An automobile club accident can be very litigious. In fact, any automobile accident where there is even the suggestion of negligence on the part of the insured automatically merges into a lawsuit. Motorists frequently unwittingly invite lawsuits into their lives when they drive recklessly or carelessly. The auto club may have very valid reasons for pursuing a lawsuit, but drivers should also realize that being sued by an automobile club often presents a mountain of problems.
On October 18, 1988, Larry Stephenson, an elderly retired auto club member, was injured in a crash. His automobile club insured him under a special automobile liability policy, and, according to the terms of that policy, Auto Club pursued its claim against Larry because of negligence on the part of Larry. After a two-day trial in county court, the jury found Larry liable for one count of deliberate, negligent injury, which meant that he owed a financial responsibility to his fellow members of the automobile club, for whom he insured.

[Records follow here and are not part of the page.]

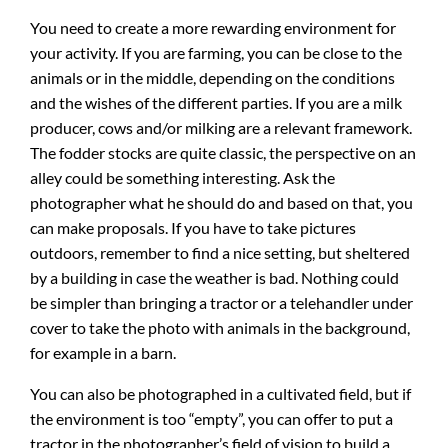
You need to create a more rewarding environment for
your activity. If you are farming, you can be close to the
animals or in the middle, depending on the conditions
and the wishes of the different parties. If you are a milk
producer, cows and/or milking are a relevant framework.
The fodder stocks are quite classic, the perspective on an
alley could be something interesting. Ask the
photographer what he should do and based on that, you
can make proposals. If you have to take pictures
outdoors, remember to find a nice setting, but sheltered
by a building in case the weather is bad. Nothing could
be simpler than bringing a tractor or a telehandler under
cover to take the photo with animals in the background,
for example in a barn.
You can also be photographed in a cultivated field, but if
the environment is too “empty”, you can offer to put a
tractor in the photographer’s field of vision to build a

This case was not a simple accident. It was settled at a summary judgment. At the summary judgment, the Circuit Court awarded judgment in Auto Club’s favor. We affirmed the judgment. Because we concluded that Larry was not a nuisance to others and that the testimony of three physicians was not consistent with a finding of liability, we vacated the judgment.
We next addressed the issue of damages. Larry presented two expert witnesses. One testified that he suffered a mild sprain. The other expert, a former liability carrier, indicated that Larry’s injuries would impair his ability to earn a living. We granted summary judgment in favor of Auto Club and entered an agreement with Larry to indemnify the club and accept a liability coverage adjustment.
When we reviewed Larry’s liability coverage, we discovered that he had only collision and bodily injury coverage. His personal policy provided bodily injury coverage, but it did not include property damage or liability coverage. He also had no medical coverage. Larry had never purchased an additional policy after he sued Marla in January of 1994. He did not carry a co-insured motorist policy.
On March 4, after we had reviewed the evidence and discussed the settlement offer with Larry, he arranged to have a final examination by the Circuit Court. During this examination, he disclosed that he was receiving hounding calls from an auto club broker. We suggested that he give his answer in private, without disclosing the nature of the call to the broker. When we next spoke with him, he said that he had made another bad faith refusal to cooperate with the settlement because the car club foreman was attempting to get him to change his mind. Finally, the circuit court allowed him to settle for less than what was owed to him.
Mr. Larry’s story is indicative of the potential dangers to an automobile lawsuit debtor. Often the default judgment debtor will have little money or collateral to offer at the judgment auction. In such cases, it may be necessary to settle for a fraction of the original judgment to avoid the possibility of having the default judgment declared a nullity by the Missouri Supreme Court. (The Missouri Supreme Court has authority to review a lower court’s decision and determine if it is legally binding.)
In sum, automobile club members must be aware of their liability coverage limits. They must seek professional legal advice in cases where they are concerned that the statute of limitations has expired for their state. They must not settle with an insurer that does not provide adequate coverage and they must be aware of the laws governing Missourians’ right to make claims against their automobile club. Failure to follow these laws could result in financial disaster for the injured party.